There are no barriers to having a gender balance on boards, other than a will to do it, says professional director Rob Campbell.
The incoming chairman of SkyCity and chairman of Summerset Group and Tourism Holdings made his comments at the Global Women Roundtable series this morning.
A group of eight business leaders attended the inaugural event, which was focused on how to achieve greater diversity on New Zealand boards.
Statistics from the NZX released in June showed women made up less than 18 per cent of board directorships and less than 23 per cent of senior management roles in the 2016 year.
Of the top 50 companies, just one - Chorus - had a female chief executive.
Campbell said getting women into executive positions was harder than on a board, and said it was disappointing that about 40 companies on the NZX had no females on their board.
"If you as a leader on a board make the decision that you are not going to have a gender imbalance on a board that's all it takes."
"There are plenty of women who are fully qualified and eager to fill board positions. It is absolutely not hard to do, it just needs the will to do it," he said.
"There is no obstacle is what I would say. The obstacle is one that is only in the minds of the people who are making the board decisions. That's what has got to change."
PwC chairwoman Michele Embling said the more women were appointed to boards, the more others would look to this and start to make changes as well.
One of the more encouraging changes she had seen was the shift in language around gender diversity, from what was previously viewed as a moral decision, to what she said was now viewed as a smart business decision.
Global Women chief executive Miranda Burdon said the "avalanche" of evidence highlighting the benefits of a diverse board and executive team backed this.

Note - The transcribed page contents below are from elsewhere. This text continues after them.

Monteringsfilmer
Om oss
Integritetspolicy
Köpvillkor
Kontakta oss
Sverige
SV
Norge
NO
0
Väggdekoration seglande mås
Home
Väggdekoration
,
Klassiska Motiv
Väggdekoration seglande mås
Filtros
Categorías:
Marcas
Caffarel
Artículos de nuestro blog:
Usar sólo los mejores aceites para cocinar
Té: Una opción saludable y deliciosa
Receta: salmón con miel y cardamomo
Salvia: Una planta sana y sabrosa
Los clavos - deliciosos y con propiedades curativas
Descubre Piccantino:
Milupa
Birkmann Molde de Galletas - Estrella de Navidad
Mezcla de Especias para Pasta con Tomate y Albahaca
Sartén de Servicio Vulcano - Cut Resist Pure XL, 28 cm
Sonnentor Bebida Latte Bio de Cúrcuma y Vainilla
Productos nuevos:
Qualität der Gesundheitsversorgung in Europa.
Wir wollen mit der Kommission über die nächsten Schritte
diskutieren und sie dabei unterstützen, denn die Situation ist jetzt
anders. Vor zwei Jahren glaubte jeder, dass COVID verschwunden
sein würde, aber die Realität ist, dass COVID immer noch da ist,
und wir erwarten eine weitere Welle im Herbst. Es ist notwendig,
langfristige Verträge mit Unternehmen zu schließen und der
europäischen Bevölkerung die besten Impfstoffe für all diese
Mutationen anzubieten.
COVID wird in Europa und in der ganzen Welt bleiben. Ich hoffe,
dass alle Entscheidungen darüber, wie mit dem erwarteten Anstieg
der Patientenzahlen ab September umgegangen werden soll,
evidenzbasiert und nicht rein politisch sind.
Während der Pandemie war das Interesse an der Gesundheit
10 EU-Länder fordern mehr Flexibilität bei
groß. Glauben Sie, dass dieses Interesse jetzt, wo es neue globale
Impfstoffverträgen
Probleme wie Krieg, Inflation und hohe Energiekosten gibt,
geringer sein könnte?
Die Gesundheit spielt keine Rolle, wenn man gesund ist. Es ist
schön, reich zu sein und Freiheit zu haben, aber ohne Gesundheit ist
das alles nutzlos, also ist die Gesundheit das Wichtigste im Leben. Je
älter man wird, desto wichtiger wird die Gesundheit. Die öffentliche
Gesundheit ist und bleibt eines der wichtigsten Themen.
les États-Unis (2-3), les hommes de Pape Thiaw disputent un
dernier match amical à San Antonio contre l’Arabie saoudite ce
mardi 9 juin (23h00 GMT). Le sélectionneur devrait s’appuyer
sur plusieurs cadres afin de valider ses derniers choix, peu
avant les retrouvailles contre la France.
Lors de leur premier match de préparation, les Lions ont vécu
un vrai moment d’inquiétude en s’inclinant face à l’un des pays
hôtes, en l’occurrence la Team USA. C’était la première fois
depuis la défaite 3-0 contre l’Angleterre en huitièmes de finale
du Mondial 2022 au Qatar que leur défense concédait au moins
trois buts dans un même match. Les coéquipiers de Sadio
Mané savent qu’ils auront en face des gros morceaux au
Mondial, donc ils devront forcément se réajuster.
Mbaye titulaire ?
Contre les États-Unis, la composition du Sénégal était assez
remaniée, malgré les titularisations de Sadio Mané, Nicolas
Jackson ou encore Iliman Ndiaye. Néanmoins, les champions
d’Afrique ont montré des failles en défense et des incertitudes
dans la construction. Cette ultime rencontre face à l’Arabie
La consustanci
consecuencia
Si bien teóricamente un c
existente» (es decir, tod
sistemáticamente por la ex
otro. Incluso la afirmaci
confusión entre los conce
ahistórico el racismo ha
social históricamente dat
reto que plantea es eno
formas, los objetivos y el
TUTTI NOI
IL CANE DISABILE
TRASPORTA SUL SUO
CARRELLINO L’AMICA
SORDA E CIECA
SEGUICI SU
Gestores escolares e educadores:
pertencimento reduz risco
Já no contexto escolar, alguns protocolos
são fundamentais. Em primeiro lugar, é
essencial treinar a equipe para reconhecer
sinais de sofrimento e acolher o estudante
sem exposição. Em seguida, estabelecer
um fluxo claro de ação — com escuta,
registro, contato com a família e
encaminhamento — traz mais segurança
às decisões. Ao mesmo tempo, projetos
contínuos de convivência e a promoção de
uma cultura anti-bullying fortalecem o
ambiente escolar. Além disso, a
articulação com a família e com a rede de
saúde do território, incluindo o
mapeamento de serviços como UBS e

As part of the NZX push to increase reporting around gender statistics, the organisation introduced new rules in 2016 requiring NZX-listed companies to have a gender diversity ruling with measurable objectives which they would report against annually.
According to Chorus chair Patrick Strange, shareholder activism was a growing trend.
He said it was likely in the coming years that major investment firms would require
companies to have strong policies in place on gender equity otherwise they may refuse to invest.
He said moves in the UK to "name and shame" companies with no women on their boards or executive teams could also work well.
Miranda Burdon said although gender equality in companies needed to improve, it was important to note that a few years ago the number of women on boards was about 12 per cent - a figure which has since risen to almost 18 per cent.
"In this day and age there is no reason why a board should not have a 50/50 gender split," she said.
"Given the evidence around the positive impacts of a diverse board, it's almost irresponsible in that role now to not ensure that."